Parliament isn’t broken - it’s functioning exactly as designed: to keep control out of your hands. The monarchies of old were toppled when people realised the crown only had power if they believed in it.

So stop believing. Stop playing their game. Build the new system alongside the old. Refuse to lend legitimacy to the theatre.

The next revolution won’t be fought with swords. It will be fought with networks, coordination and mass refusal.

The throne is empty the moment we decide it is.

Parliament Is Dead. What Comes Next?

Parliament is a pantomime. We’re told it is democracy, but it functions as monarchy in drag: a court of elites shuffling chairs, hoarding power and reciting lines written centuries ago.

Every four years we are invited to “choose” - between two factions of the same guild. It’s a ritual of consent, not of control. The crown may be gone, but the throne is very much alive.

If the monarchies of old were broken by force, what is the 21st-century equivalent? It will not be another election, another party, another reshuffle of courtiers. The answer is more radical: to replace governance itself.

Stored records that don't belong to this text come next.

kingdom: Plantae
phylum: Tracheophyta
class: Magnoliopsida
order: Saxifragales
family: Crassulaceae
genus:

Radical Possibilities for a Post-Parliament World

  • AI as Civic Infrastructure
    Not politicians, not parties. A network of transparent, open-source AI systems designed only to implement the collective will. Citizens vote directly on outcomes, AI executes logistics. Policy becomes code, not compromise.
  • Global Cloud Republic
    Borders are obsolete online. Why should governance be localised to geography? Communities of interest - financial, cultural, ethical - could form digital polities with their own constitutions. You join, you leave, you choose. Nation-states become optional.
  • Civic Jury Duty 2.0
    Every citizen is randomly called to serve in governance - a few weeks a decade, in deliberative pods assisted by AI. No careers, no permanent rulers. Authority is rotation, not possession.
  • Transparent Ledgers of Power
    Every resource, decision, and law tracked on decentralised ledgers. No hidden deals, no lobbying in shadows. Power becomes traceable - every influence visible. If you can’t audit it, it doesn’t exist.
  • Economic Democracy
    Why stop at Parliament? Replace corporations too. Citizens and workers as co-owners of capital, with algorithmically enforced voting rights on how resources are used. Power flows through capital; democracy must flow there too.

How We Get There

  1. Declare the Old Order Illegitimate
    Stop pretending Parliament is democracy. Treat it as what it is: theatre. Withdraw faith, withdraw participation, withdraw consent.
  2. Build Shadow Systems
    Prototype digital democracies, AI governance models, and federated citizen assemblies now. Run them in parallel until the old system is irrelevant.
  3. Mass Exodus From the Game
    Refuse to vote for courtiers. Refuse to lobby monarchs. Build and shift energy into parallel networks until Westminster governs nobody but itself.
  4. Seize the Narrative
    Revolutions don’t start with weapons; they start with belief. Speak of Parliament in the past tense. Talk of monarchy as still alive. Show people the emperor’s clothes are gone.

The Call

This is not about Labour, or Tory, or left, or right. It is about something more fundamental: whether the people will continue to be governed by relics of feudal power dressed in democratic costume, or whether we will govern ourselves.

The monarchies of old fell when people realised crowns were just metal hats. Parliament will fall the moment we decide its rituals are just noise.

The next revolution will not be televised. It will be streamed, forked, open-sourced and impossible to stop.

The throne is already empty. It only rules because we bow to it.